---------- Extract provided
Xu said Chen’s parents’ suspicions had been aroused because their son’s phone had been switched off for days since they last heard from him. Chen’s last YouTube video was posted on Feb. 4 and had garnered more than a million views by Monday.

“This suggests that Qiushi’s phone was forcibly confiscated,” he said, adding that Chen had been placed under “enforced” isolation, ostensibly because he had visited a number of hospitals in Wuhan.

He said Chen was no longer at an address near Hankou railway station given by the authorities as his location, and had likely already been taken elsewhere.

Xu also quoted Chen’s emergency contact as saying that they had previously checked in with him three or four times a day, but had been unable to reach him, which would be unlikely if he were merely under quarantine restrictions.

They had lost contact with him after Chen visited the Fangcang Hospital in Wuhan, where conditions were said to be “pretty terrible.”
--------------------
---------- Data to examine
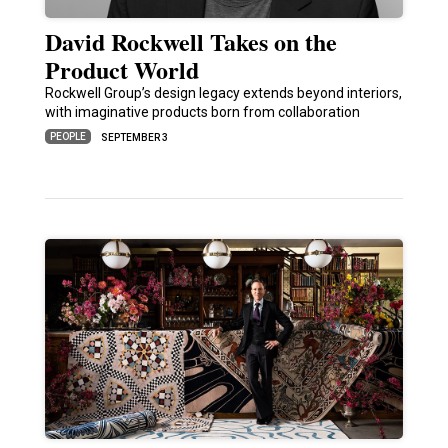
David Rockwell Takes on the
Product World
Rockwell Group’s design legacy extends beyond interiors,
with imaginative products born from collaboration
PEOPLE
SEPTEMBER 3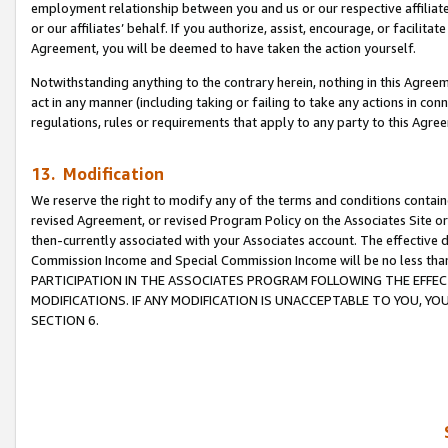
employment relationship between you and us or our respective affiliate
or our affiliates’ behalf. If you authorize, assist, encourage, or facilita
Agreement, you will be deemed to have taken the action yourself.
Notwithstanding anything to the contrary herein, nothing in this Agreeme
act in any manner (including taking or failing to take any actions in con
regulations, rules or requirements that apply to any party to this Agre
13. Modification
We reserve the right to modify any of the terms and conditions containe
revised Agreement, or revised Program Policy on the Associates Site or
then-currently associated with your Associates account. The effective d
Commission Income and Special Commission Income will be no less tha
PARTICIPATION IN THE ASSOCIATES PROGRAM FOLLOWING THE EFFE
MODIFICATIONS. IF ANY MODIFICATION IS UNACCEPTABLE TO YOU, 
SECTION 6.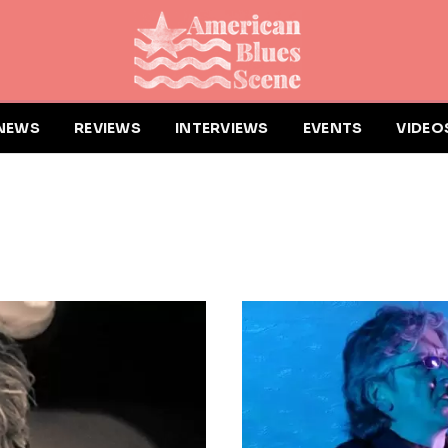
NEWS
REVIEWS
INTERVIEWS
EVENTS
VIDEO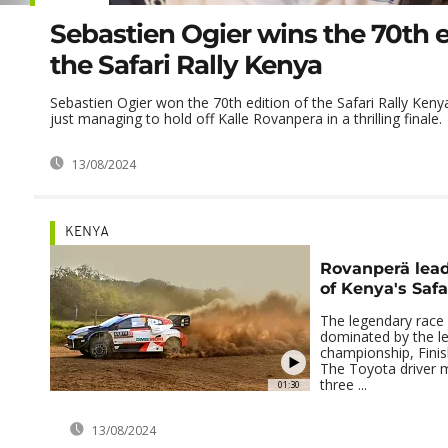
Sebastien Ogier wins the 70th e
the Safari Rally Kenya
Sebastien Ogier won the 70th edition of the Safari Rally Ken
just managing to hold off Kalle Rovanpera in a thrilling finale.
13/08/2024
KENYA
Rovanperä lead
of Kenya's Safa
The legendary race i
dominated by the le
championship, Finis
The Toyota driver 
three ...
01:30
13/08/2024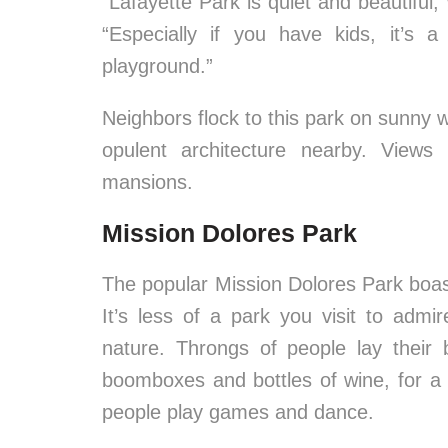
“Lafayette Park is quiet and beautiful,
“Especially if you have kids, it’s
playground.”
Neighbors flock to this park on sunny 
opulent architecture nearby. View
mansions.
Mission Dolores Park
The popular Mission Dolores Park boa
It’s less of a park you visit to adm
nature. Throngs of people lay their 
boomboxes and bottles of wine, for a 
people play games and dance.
--------------------
> [The task]: Extend the news report on the loss of contact with Chen Qiushi in Wuhan, continuing past its final sentence.

> [Expected answer]:
Students report professor

One of Chen’s last broadcasts was from the newly built prefabricated hospital in Wuhan, which he had reached on a borrowed electric motor scooter, and which he described as “not fit to house infectious disease patients, as it was obviously designed to be a battlefield hospital.”

In a video posted about the events of Jan. 29, Chen had already expressed concerns that the authorities were on his trail.

“I have the coronavirus in my face, and the entire law enforcement system of China on my tail,” he said. “But I will carry on reporting from Wuhan for as long as I am still alive.”

“If I’m not afraid to die, why would I fear the Communist Party?”

Wuhan University philosophy professor Zhou Xuanyi was recently reported to the authorities by his students after posting to the Weibo social media site that the government hadn’t been quick enough to tell people about the coronavirus threat.

He was reported for “questioning the Communist Party” and “hating his own country,” according to recent social media posts.

Meanwhile, authorities in Beijing fired visiting lecturer and Hong Kong resident Zhou Peiyi after she made “inappropriate remarks” via her WeChat social media account about the ruling Chinese Communist Party’s management of the coronavirus epidemic.

Zhou Xuanyi’s words had “violated guidelines on the professional behavior of college teachers in the new era,” a notice from her employer, the Chinese Academy of Social Sciences, said.

Zhou’s contract was terminated and she was notified on Feb. 7, it said.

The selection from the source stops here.